2)      Let’s take a more simple but poignant example. Almost everyone is familiar with the notion of storing customer names and addresses. How do you decide to create attributes such as last name and first name? What if someone has more than 4 name attributes? By going with the ubiquitous first name and last name, are you choosing to just model part of that attribute? Is that right? Is the “middle initial” a compromise? Well it certainly doesn’t help the person with a 4-part name. What about the address field? Address Line 1, Address Line 2? Who decides where the break is, if the address has 6 lines?

The data in the real world is less rigid (malleable perhaps) and very contextual.

You don’t believe me, lift your head up and look around – this is the real world :

Name - Real World

It is precisely these kind of problems that companies like Facebook, Twitter, Google and others want to avoid. Why and how would you represent a social network using a relational model? When your social network is a network of one billion unique people (a 1/7th of the world population) from all over the world communicating and interacting in real time,  is a pre-defined forced schema going to work? The answer is no – it’s not. In fact, is a single type of data model going to work – the answer is No again.

And that’s the point – One size does not fit all and in fact today, one size fits less and less for representing the real world. So get over it – relational is not the answer to everything and anything.

If you want more thought leadership view points from the real world – I suggest that you read the following two articles:

Your Coffee Shop doesn’t use Two-Phase Commit

Why Banks are not ACID – Availability is Revenue

So NoSQL has its place – in many cases as a better choice compared to SQL databases or often to co-exist with them.

A (Data) Platform storm is brewing..

With all the movement around Big Data and it’s related technologies, one challenge companies either face today or will do so soon, is how to manage their requirements with so much disruption and evolution in the technology space.

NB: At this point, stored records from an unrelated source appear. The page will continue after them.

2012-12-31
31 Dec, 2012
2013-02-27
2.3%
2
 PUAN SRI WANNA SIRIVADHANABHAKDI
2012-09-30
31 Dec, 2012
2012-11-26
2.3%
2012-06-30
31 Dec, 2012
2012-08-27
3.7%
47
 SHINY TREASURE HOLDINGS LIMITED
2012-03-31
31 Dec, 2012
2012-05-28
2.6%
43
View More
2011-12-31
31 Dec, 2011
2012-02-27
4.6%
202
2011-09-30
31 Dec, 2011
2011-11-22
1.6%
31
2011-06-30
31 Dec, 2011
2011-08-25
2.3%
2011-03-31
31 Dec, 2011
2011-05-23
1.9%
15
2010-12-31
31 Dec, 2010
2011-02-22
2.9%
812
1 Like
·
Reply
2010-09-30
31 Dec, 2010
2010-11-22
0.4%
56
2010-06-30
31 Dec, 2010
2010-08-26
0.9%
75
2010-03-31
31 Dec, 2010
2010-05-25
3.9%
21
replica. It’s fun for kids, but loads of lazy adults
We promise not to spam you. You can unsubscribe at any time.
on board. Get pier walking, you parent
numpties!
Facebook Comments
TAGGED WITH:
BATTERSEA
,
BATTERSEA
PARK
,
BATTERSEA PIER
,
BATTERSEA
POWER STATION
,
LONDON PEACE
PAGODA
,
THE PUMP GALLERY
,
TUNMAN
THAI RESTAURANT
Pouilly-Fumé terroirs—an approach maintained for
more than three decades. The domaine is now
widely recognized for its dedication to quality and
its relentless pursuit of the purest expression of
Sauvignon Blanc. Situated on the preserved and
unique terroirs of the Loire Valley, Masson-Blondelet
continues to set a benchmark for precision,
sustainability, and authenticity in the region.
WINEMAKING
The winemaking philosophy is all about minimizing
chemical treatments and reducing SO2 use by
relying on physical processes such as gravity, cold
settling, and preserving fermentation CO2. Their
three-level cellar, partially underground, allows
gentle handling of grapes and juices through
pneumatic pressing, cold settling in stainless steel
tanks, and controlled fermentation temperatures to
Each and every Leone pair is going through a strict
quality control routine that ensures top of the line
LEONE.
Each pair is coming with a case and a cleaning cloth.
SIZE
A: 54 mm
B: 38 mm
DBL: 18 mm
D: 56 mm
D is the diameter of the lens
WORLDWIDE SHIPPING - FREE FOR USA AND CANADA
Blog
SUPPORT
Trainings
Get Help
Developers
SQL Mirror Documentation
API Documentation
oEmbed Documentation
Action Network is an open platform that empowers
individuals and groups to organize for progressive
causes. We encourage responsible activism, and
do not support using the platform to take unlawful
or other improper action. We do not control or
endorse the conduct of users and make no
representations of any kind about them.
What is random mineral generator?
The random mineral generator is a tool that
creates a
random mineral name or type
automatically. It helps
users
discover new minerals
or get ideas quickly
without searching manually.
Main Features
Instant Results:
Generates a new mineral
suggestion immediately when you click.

This is where the power of the platform comes into play. Platforms allow you to focus on your business needs and hide the complexity of technology challenges. This is a very important consideration.

To demonstrate that this movement is getting legs, I am going to highlight 3 insights using a 3 year timeline from 2011.

In 2011, Accenture delivered a research project called Technology Vision 2011  where they found that data is taking it’s rightful place as a platform inside enterprises.

In 2012, enterprises started acting on this ; a very telling example is Disney, which you can read about in this article.

Fast forward to today in 2013, in Big Data convention after convention, Doug Cutting makes it clear that Hadoop and it’s ecosystem is becoming more and more a Big Data OS.

This article about the Chicago Big Data Conference shows this topic of Big data as a platform as one of the top threads.

With so many new tools and technologies in this space, you don’t want to be caught in the trap of adopting and managing a disparate set of tool sets. A Platform allows to focus more on the services and product needs without exposing technological churn.